YOUR ASSIGNMENT - Should a picture appear anywhere in the data, omit it and copy everything else exactly.

PROVIDED INFORMATION -
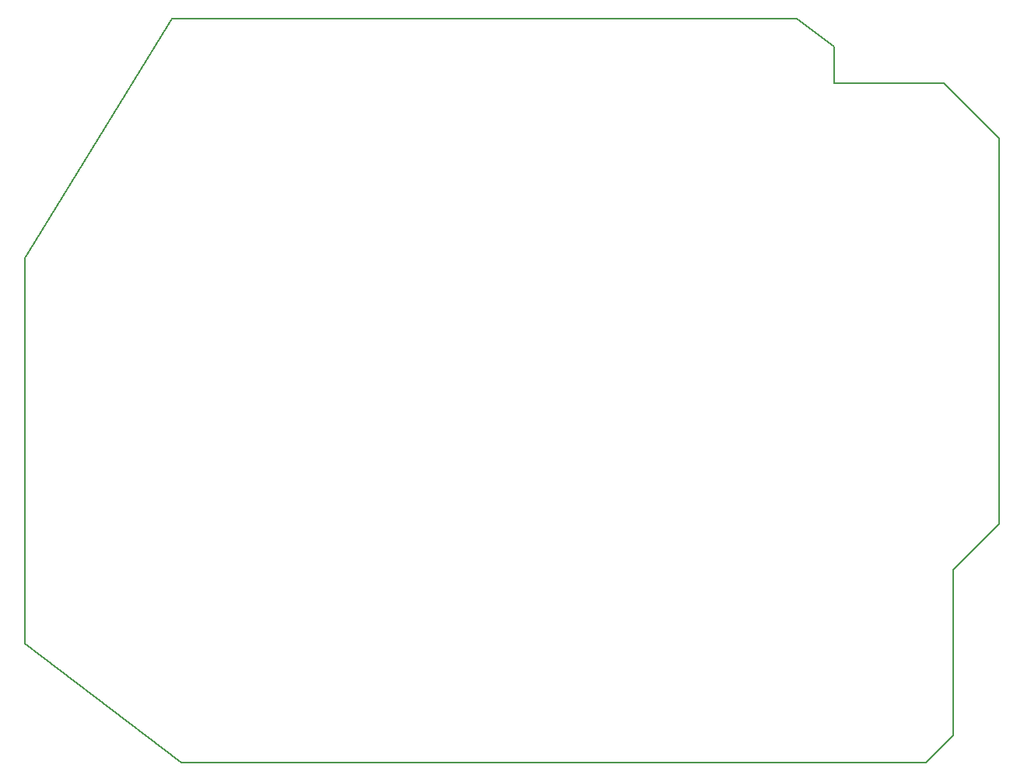
<source format=gbr>
G04 #@! TF.GenerationSoftware,KiCad,Pcbnew,(5.0.2)-1*
G04 #@! TF.CreationDate,2019-04-02T22:31:29+09:00*
G04 #@! TF.ProjectId,FirstContact,46697273-7443-46f6-9e74-6163742e6b69,rev?*
G04 #@! TF.SameCoordinates,Original*
G04 #@! TF.FileFunction,Profile,NP*
%FSLAX46Y46*%
G04 Gerber Fmt 4.6, Leading zero omitted, Abs format (unit mm)*
G04 Created by KiCad (PCBNEW (5.0.2)-1) date 2019/04/02 22:31:29*
%MOMM*%
%LPD*%
G01*
G04 APERTURE LIST*
%ADD10C,0.150000*%
G04 APERTURE END LIST*
D10*
X195260000Y-86770000D02*
X195260000Y-44770000D01*
X177260000Y-38770000D02*
X177260000Y-34770000D01*
X189260000Y-38770000D02*
X177260000Y-38770000D01*
X195260000Y-44770000D02*
X189260000Y-38770000D01*
X190260000Y-91770000D02*
X195260000Y-86770000D01*
X190260000Y-109770000D02*
X190260000Y-91770000D01*
X187260000Y-112770000D02*
X190260000Y-109770000D01*
X106260000Y-112770000D02*
X187260000Y-112770000D01*
X89260000Y-99770000D02*
X106260000Y-112770000D01*
X89260000Y-57770000D02*
X89260000Y-99770000D01*
X105260000Y-31770000D02*
X89260000Y-57770000D01*
X173260000Y-31770000D02*
X105260000Y-31770000D01*
X177260000Y-34770000D02*
X173260000Y-31770000D01*
M02*

</source>
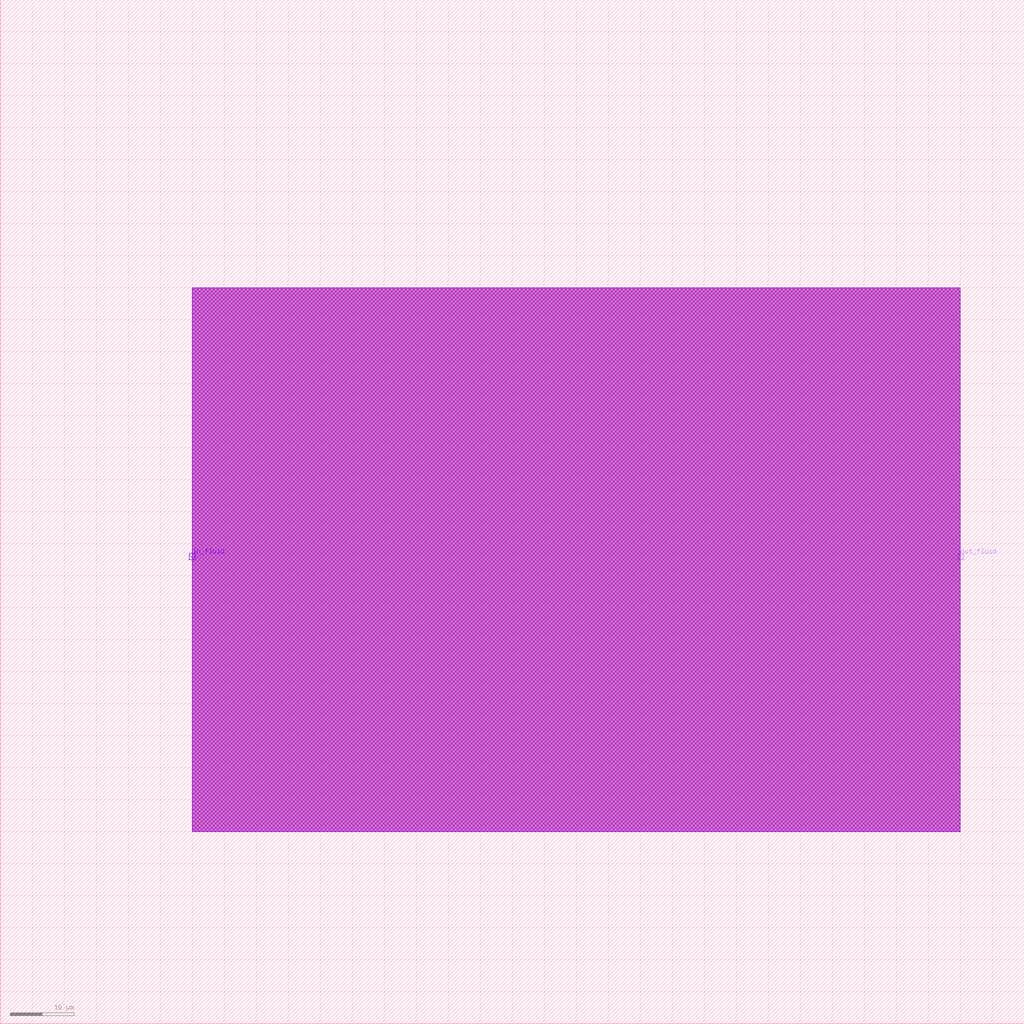
<source format=lef>

MACRO directional_res_800nl
  CLASS CORE ;
  ORIGIN  0 0 ;
  FOREIGN directional_res_800nl 0 0 ;
  SIZE 160 BY 160 ;
  SYMMETRY X Y ;
  SITE CoreSite ;
  PIN in_fluid
    DIRECTION INPUT ;
    USE SIGNAL ;
    PORT
      LAYER met8 ;
        RECT 29.5 72.5 30.5 73.5 ;
    END
  END in_fluid
  PIN out_fluid
    DIRECTION OUTPUT ;
    USE SIGNAL ;
    PORT
      LAYER met1 ;
        RECT 149.5 72.5 150.5 73.5 ;
    END
  END out_fluid
  OBS
    LAYER met1 ;
      RECT 30 30 150 115 ;
    LAYER met2 ;
      RECT 30 30 150 115 ;
    LAYER met3 ;
      RECT 30 30 150 115 ;
    LAYER met4 ;
      RECT 30 30 150 115 ;
    LAYER met5 ;
      RECT 30 30 150 115 ;
    LAYER met6 ;
      RECT 30 30 150 115 ;
    LAYER met7 ;
      RECT 30 30 150 115 ;
    LAYER met8 ;
      RECT 30 30 150 115 ;
  END
  PROPERTY CatenaDesignType "deviceLevel" ;
END directional_res_800nl

</source>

RESPONSE BELOW -
<source format=gbr>
G04 #@! TF.GenerationSoftware,KiCad,Pcbnew,(5.0.2)-1*
G04 #@! TF.CreationDate,2019-04-02T22:31:29+09:00*
G04 #@! TF.ProjectId,FirstContact,46697273-7443-46f6-9e74-6163742e6b69,rev?*
G04 #@! TF.SameCoordinates,Original*
G04 #@! TF.FileFunction,Profile,NP*
%FSLAX46Y46*%
G04 Gerber Fmt 4.6, Leading zero omitted, Abs format (unit mm)*
G04 Created by KiCad (PCBNEW (5.0.2)-1) date 2019/04/02 22:31:29*
%MOMM*%
%LPD*%
G01*
G04 APERTURE LIST*
%ADD10C,0.150000*%
G04 APERTURE END LIST*
D10*
X195260000Y-86770000D02*
X195260000Y-44770000D01*
X177260000Y-38770000D02*
X177260000Y-34770000D01*
X189260000Y-38770000D02*
X177260000Y-38770000D01*
X195260000Y-44770000D02*
X189260000Y-38770000D01*
X190260000Y-91770000D02*
X195260000Y-86770000D01*
X190260000Y-109770000D02*
X190260000Y-91770000D01*
X187260000Y-112770000D02*
X190260000Y-109770000D01*
X106260000Y-112770000D02*
X187260000Y-112770000D01*
X89260000Y-99770000D02*
X106260000Y-112770000D01*
X89260000Y-57770000D02*
X89260000Y-99770000D01*
X105260000Y-31770000D02*
X89260000Y-57770000D01*
X173260000Y-31770000D02*
X105260000Y-31770000D01*
X177260000Y-34770000D02*
X173260000Y-31770000D01*
M02*

</source>
<source format=lef>

MACRO directional_res_800nl
  CLASS CORE ;
  ORIGIN  0 0 ;
  FOREIGN directional_res_800nl 0 0 ;
  SIZE 160 BY 160 ;
  SYMMETRY X Y ;
  SITE CoreSite ;
  PIN in_fluid
    DIRECTION INPUT ;
    USE SIGNAL ;
    PORT
      LAYER met8 ;
        RECT 29.5 72.5 30.5 73.5 ;
    END
  END in_fluid
  PIN out_fluid
    DIRECTION OUTPUT ;
    USE SIGNAL ;
    PORT
      LAYER met1 ;
        RECT 149.5 72.5 150.5 73.5 ;
    END
  END out_fluid
  OBS
    LAYER met1 ;
      RECT 30 30 150 115 ;
    LAYER met2 ;
      RECT 30 30 150 115 ;
    LAYER met3 ;
      RECT 30 30 150 115 ;
    LAYER met4 ;
      RECT 30 30 150 115 ;
    LAYER met5 ;
      RECT 30 30 150 115 ;
    LAYER met6 ;
      RECT 30 30 150 115 ;
    LAYER met7 ;
      RECT 30 30 150 115 ;
    LAYER met8 ;
      RECT 30 30 150 115 ;
  END
  PROPERTY CatenaDesignType "deviceLevel" ;
END directional_res_800nl

</source>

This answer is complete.